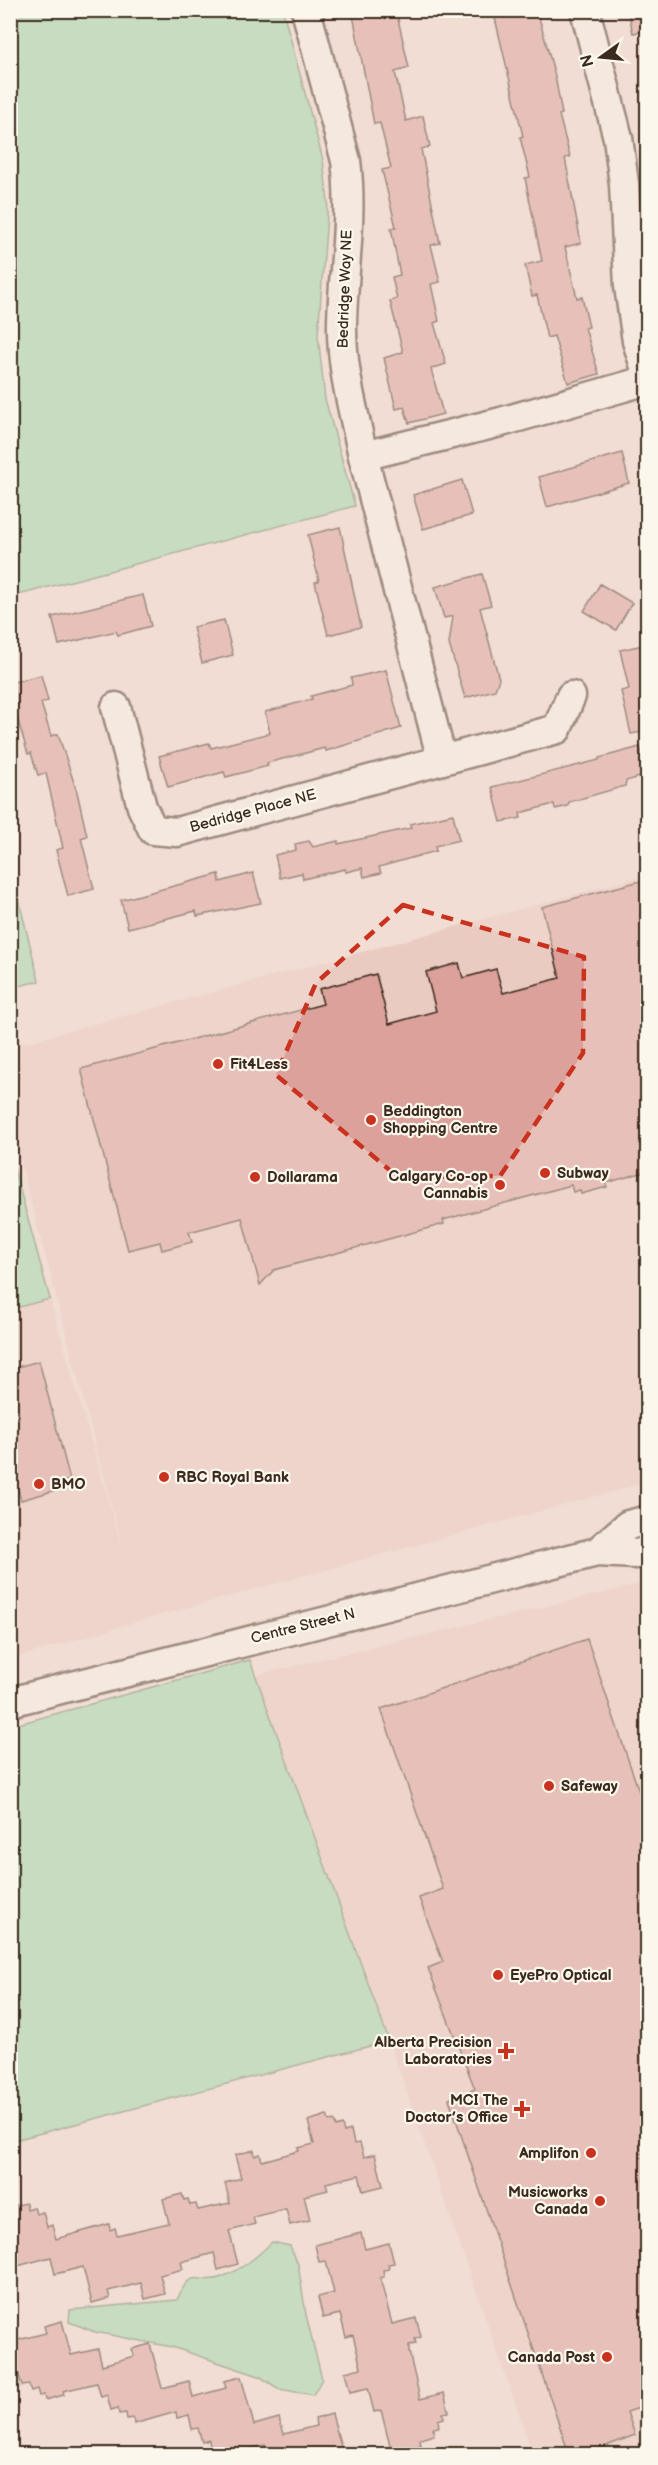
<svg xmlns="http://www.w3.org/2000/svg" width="658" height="2465" font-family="'Balsamiq Sans',sans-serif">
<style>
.built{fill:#eacbc2}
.green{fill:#94dba9;stroke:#688264;stroke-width:1.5}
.building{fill:#dba19a;stroke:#3b2a1e;stroke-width:1.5}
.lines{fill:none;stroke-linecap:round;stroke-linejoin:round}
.minor-casing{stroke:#3b2a1e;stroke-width:33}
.minor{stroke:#fbf7ec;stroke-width:28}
.marked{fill:none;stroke:#c8321e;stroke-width:4.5;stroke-dasharray:12 8;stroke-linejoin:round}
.poi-dot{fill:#c8321e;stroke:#fbf7ec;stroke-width:2}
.labels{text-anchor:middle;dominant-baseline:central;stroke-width:4.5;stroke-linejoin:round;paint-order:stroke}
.street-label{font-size:15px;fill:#3b2a1e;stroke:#fbf7ec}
.poi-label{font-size:15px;font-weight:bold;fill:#3b2a1e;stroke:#fbf7ec;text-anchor:start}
</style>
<rect width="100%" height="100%" fill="#f1ddd3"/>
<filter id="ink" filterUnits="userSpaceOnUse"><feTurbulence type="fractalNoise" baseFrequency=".0167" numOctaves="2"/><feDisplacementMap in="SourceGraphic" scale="12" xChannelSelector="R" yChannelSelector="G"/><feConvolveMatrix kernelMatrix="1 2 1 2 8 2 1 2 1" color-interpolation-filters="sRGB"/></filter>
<g filter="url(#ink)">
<!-- built -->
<path class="built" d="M 647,875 L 647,1482 L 142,1620 L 11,1659 L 11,1309 L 50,1299 L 130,1575 L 11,1126 L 10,1047 Z
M 647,1583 L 647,2454 L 533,2454 L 389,2041 L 256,1675 Z"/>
<!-- green -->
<path class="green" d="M 10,11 L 283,11 L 323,160 L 328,202 L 318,335 L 325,399 L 355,506 L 11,597 Z
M 11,869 L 39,981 L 11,988 L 10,988 Z
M 10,1154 L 50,1299 L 11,1309 L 10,1309 Z
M 250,1660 L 389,2041 L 11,2141 L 11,1726 Z
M 272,2242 L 290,2246 L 298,2264 L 306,2315 L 322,2379 L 313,2395 L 279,2389 L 259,2376 L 172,2347 L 95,2332 L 69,2322 L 70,2310 L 177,2300 C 193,2263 198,2287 222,2277 C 242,2269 256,2258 272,2242 Z"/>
<!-- building -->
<path class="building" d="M 352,10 L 396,10 L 409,68 L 395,72 L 406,121 L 423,116 L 430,147 L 421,149 L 440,243 L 431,245 L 440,282 L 431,284 L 439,321 L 434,323 L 446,364 L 431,369 L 443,414 L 409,423 L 404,407 L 396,409 L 384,358 L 403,352 L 390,301 L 397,299 L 392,277 L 400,275 L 391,228 L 396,227 L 382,170 L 391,168 L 380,123 L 374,124 Z
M 510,10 L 537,10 L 555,76 L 562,114 L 559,115 L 570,157 L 565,158 L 581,243 L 565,247 L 577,298 L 582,297 L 589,327 L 585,328 L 599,374 L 568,383 L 554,336 L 547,338 L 537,295 L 532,296 L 525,265 L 542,261 L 525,178 L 530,177 L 520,137 L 523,136 L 494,14 Z
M 628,10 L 648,10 L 648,30 L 633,33 Z
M 622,453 L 629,483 L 547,507 L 539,477 Z
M 462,480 L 472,515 L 423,529 L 413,495 Z
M 340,527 L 361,627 L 328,635 L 315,582 L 319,581 L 308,535 Z
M 482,574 L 491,605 L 480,608 L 499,679 L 495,690 L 465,698 L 449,644 L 453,616 L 444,618 L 435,587 Z
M 600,584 L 632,603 L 616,630 L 584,611 Z
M 143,595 L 151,626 L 118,635 L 116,631 L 59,645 L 52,617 Z
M 224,620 L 233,655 L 202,663 L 193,627 Z
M 648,644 L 648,731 L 631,734 L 621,691 L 629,689 L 620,650 Z
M 386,670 L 401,728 L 326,751 L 325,748 L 267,763 L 268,766 L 226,777 L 224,772 L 168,787 L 159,756 L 209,743 L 211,748 L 270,733 L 265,712 L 312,699 L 311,696 L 352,685 L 351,678 Z
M 41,675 L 48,701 L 41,703 L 51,736 L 58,734 L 77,792 L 87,836 L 81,838 L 94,889 L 68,896 L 56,850 L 63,848 L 46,773 L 38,775 L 31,753 L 28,754 L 10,694 L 10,683 Z
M 640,747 L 647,775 L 626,781 L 625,786 L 569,802 L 568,806 L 555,809 L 554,804 L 520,813 L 521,818 L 501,822 L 492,787 L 599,760 L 599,758 Z
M 453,814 L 459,840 L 435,846 L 436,851 L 379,867 L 381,873 L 364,877 L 362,868 L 346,872 L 345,869 L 303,879 L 302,873 L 280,878 L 275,855 L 296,850 L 295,844 L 309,841 L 313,847 L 338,841 L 338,844 L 411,828 L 410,824 Z
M 253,873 L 261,903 L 197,916 L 196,911 L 128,928 L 121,900 L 219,874 L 220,882 Z
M 648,879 L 648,1171 L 606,1183 L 607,1187 L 581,1194 L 580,1190 L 573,1192 L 571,1185 L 443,1220 L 444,1224 L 274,1270 L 260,1285 L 242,1218 L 189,1232 L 192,1242 L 162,1250 L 160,1242 L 128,1250 L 81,1069 L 323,1004 L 319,989 L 376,974 L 389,1024 L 436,1011 L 426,972 L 459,963 L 463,978 L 496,969 L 503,993 L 560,978 L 542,907 Z
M 39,1361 L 70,1480 L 58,1483 L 60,1489 L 21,1500 L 10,1462 L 10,1369 Z
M 587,1639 L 648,1818 L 648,2405 L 627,2412 L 635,2435 L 585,2454 L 569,2454 L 449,2099 L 475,2089 L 428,1968 L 443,1962 L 419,1898 L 443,1889 L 381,1709 Z
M 327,2115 L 329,2121 L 334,2120 L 336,2127 L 342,2125 L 344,2132 L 351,2130 L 354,2144 L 360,2143 L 364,2157 L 375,2154 L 383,2186 L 363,2191 L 359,2175 L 326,2183 L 328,2190 L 304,2196 L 310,2220 L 290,2225 L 286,2209 L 253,2217 L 255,2224 L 229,2231 L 238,2264 L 218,2270 L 214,2253 L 181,2262 L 183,2269 L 160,2275 L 165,2294 L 145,2299 L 141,2283 L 108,2291 L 110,2298 L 92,2303 L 83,2267 L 55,2274 L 51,2257 L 10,2268 L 10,2207 L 26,2203 L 27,2209 L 34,2207 L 36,2214 L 43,2212 L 47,2227 L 52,2225 L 56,2239 L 109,2224 L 110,2230 L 115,2228 L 117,2235 L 169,2223 L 163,2199 L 182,2194 L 184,2200 L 188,2199 L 190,2205 L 196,2204 L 198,2210 L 230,2203 L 225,2183 L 241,2178 L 235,2155 L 254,2150 L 255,2156 L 260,2154 L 262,2161 L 299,2151 L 298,2148 L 314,2144 L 308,2121 Z
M 361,2233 L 365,2249 L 389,2243 L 394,2263 L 388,2264 L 389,2269 L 383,2270 L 384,2277 L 380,2278 L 392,2324 L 416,2318 L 421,2337 L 415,2339 L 416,2344 L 409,2345 L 409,2352 L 420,2399 L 444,2393 L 449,2412 L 443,2413 L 444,2418 L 438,2420 L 439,2427 L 433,2428 L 434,2435 L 420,2439 L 421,2445 L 407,2448 L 409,2454 L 392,2454 L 381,2410 L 374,2412 L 368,2388 L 350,2392 L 345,2372 L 361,2368 L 353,2335 L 346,2337 L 340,2314 L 323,2318 L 318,2297 L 334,2293 L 326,2261 L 319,2262 L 315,2245 Z
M 62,2321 L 71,2355 L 98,2349 L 102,2365 L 134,2356 L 132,2349 L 150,2344 L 162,2388 L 189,2381 L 193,2397 L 226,2388 L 224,2381 L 241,2377 L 254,2425 L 279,2418 L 284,2434 L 316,2426 L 315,2419 L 332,2414 L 343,2454 L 267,2454 L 265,2445 L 225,2454 L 224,2450 L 219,2451 L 217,2445 L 210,2447 L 209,2440 L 202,2442 L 198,2428 L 192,2429 L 189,2415 L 177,2418 L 176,2412 L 134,2424 L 133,2418 L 127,2419 L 126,2413 L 119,2414 L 118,2408 L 111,2410 L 107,2395 L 101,2397 L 97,2383 L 63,2391 L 64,2395 L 45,2400 L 44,2395 L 39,2396 L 37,2389 L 31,2391 L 29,2385 L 22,2386 L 18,2372 L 10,2374 L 10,2342 L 46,2333 L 44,2326 Z"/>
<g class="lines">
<!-- minor casing -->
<g class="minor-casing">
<path id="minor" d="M 306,10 L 346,161 C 353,215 343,270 342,323 C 341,369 354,412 363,456 L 501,422 L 648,380
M 585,10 L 618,138 L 624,184 L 629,286 L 637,341 L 648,376
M 363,456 L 442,760
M 116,707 L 142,807 L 153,830 L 177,832 L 557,729 L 571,696
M 597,1552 L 628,1525 L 648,1520
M 10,1702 L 597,1552 L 637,1554 L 648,1551"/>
</g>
<!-- minor -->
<use href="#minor" class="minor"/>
</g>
</g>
<!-- marked area -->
<path d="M0 0H658V2465H0ZM 403,905 L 584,957 L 583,1053 L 500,1176 L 398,1177 L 276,1075 L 316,983 Z" fill="#f1ddd3" fill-opacity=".55" fill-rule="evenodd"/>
<path class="marked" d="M 403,905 L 584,957 L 583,1053 L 500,1176 L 398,1177 L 276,1075 L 316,983 Z"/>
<!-- markers -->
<g class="poi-dot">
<circle cx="218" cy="1064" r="6"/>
<circle cx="371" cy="1120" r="6"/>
<circle cx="545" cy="1173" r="6"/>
<circle cx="255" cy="1177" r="6"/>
<circle cx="500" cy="1185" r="6"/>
<circle cx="164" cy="1477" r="6"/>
<circle cx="39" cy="1484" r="6"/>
<circle cx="549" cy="1786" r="6"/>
<circle cx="498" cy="1975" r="6"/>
<path d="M503 2042h6v6h6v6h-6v6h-6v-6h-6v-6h6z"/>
<path d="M519 2100h6v6h6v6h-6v6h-6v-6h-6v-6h6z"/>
<circle cx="591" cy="2153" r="6"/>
<circle cx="600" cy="2201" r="6"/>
<circle cx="607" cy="2357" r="6"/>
</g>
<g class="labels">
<!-- street labels -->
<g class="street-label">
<text transform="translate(345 289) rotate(-88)">Bedridge Way NE</text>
<text transform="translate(253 811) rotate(-15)">Bedridge Place NE</text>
<text transform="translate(303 1626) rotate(-14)">Centre Street N</text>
</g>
<!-- poi labels -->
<g class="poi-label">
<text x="230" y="1064">Fit4Less</text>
<text x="383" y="1111">Beddington<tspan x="383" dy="17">Shopping Centre</tspan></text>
<text x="557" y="1173">Subway</text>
<text x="488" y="1176" text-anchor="end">Calgary Co-op<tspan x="488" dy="17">Cannabis</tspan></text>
<text x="267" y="1177">Dollarama</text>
<text x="176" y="1477">RBC Royal Bank</text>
<text x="51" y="1484">BMO</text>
<text x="561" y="1786">Safeway</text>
<text x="510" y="1975">EyePro Optical</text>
<text x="492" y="2042" text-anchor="end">Alberta Precision<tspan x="492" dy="17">Laboratories</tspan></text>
<text x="508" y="2100" text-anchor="end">MCI The<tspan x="508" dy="17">Doctor’s Office</tspan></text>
<text x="579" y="2153" text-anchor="end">Amplifon</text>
<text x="588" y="2192" text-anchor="end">Musicworks<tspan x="588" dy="17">Canada</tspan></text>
<text x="595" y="2357" text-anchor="end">Canada Post</text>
</g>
</g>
<!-- margin -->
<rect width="658" height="2465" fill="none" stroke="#fbf7ec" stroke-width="36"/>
<rect x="18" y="18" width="622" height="2429" fill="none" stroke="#3b2a1e" stroke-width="2" filter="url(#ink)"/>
<!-- north arrow -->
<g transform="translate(601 57) rotate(255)" stroke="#fbf7ec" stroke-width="4.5" paint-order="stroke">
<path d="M0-4.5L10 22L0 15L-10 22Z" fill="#3b2a1e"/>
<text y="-9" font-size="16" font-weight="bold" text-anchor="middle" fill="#3b2a1e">N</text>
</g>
</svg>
-- -- --
__Problem to work on__
Wherever the word "lines" occurs in the data above, copy the line it sits in.

__Answer area__
.lines{fill:none;stroke-linecap:round;stroke-linejoin:round}
<g class="lines">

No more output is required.